Politicians and indeed the military both focus on new technologies and concepts that promise fast, cheap and efficient victories. Look no further than Pearl Harbour, Baghdad 2003 or the Schlieffen Plan to witness the appeal of the short war where a decisive knock-out blow is the silver bullet to anyone charged with taking the military initiative.24McMaster also believes the Revolution in Military Affairs and Shock and Awe tactics are further examples of what he calls a ‘Vampire Fallacy’ where the lure of a rapid and decisive victory is a difficult concept to kill off and it keep on re-appearing. Hypersonic weapons will also have to compete against and could be potentially neutralised by other disruptive technologies such as big data analytics, robotics, directed energy and artificial intelligence that the US National Defence Strategy considers areas that must be mastered to ‘fight and win the wars of the future’.25If technology cannot be relied upon to deliver as advertised, predicting the future muddies the water further. Only six years ago, the then Major General McMaster admitted “We have a perfect record in predicting future wars…and that record is zero percent.”26
The imminent arrival of hypersonic weapons would appear to herald another step change in technology’s ability to influence the level of security between states and alliances. The HGV’s ability to marry rapid and perhaps unstoppable global reach with a nuclear warhead will no doubt cause major powers to re-think the validity of nuclear deterrence. At the operational level, the relative accessibility of HCMs may well allow either major powers to enhance their A2AD programmes of lesser powers to flex their political aspirations in areas of the world already experiencing varying degrees of tension. Those who worship at the altar of technology may well have found their promised land – as long as, of course, the other disruptive technologies also bursting onto the scene, do not blunt or even negate the seductive lure of hypersonic weapons. Stepping away out of the technological arena for a moment, a common thread that weaves its way around the complexity of any new weapon system or strategy is man’s ability to adapt.

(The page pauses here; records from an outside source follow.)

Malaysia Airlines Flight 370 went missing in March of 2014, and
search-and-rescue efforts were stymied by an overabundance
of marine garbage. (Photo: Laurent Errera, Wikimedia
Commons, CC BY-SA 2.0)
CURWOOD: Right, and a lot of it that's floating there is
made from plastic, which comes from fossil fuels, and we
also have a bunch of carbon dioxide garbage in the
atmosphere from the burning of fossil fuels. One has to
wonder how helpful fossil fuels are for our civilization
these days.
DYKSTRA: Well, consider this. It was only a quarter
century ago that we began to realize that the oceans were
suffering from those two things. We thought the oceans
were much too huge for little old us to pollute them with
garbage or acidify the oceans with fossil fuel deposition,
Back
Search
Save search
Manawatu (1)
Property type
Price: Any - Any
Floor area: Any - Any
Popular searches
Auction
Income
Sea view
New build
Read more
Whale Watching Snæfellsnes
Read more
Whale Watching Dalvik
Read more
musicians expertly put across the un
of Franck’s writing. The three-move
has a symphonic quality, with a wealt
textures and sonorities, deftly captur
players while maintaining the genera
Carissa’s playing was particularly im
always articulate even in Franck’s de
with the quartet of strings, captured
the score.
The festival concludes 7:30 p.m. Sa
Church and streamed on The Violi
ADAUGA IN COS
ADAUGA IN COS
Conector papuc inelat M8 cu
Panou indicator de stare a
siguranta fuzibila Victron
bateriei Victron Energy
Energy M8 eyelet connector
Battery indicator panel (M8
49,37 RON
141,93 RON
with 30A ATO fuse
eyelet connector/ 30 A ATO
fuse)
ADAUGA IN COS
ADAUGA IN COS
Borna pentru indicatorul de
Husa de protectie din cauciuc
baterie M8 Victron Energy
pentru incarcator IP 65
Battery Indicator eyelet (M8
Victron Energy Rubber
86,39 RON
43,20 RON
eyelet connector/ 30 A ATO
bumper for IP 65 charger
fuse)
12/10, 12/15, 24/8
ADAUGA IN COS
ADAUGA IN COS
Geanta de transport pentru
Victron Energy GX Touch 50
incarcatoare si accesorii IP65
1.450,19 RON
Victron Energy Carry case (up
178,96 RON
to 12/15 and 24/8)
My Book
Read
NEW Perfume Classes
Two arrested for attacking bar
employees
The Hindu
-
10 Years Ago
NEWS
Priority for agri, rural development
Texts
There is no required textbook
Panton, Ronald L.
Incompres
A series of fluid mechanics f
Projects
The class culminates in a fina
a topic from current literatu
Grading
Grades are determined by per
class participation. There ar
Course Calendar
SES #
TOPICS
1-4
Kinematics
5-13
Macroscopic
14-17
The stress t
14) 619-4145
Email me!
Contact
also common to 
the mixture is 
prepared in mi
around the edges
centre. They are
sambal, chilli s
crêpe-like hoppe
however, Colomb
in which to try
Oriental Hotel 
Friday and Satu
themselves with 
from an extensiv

The world has been here before. Although the speed and manoeuvrability of hypersonic weapons would suggest they may well be about to bring McMaster’s vampire back to life, they cannot be considered in isolation. It is not the ability of hypersonic weapons to win the next war that will decrease stability between nations and alliances, it is their false promise of a quick and bloodless victory that has the potential to prove fatal to commanders and politicians alike. History would suggest that their allure will be blunted by the constraints and conditions that this new type of weapon find itself operating in. Hypersonic weapons are not a zero-sum game, as history has shown us – it is more complicated than that.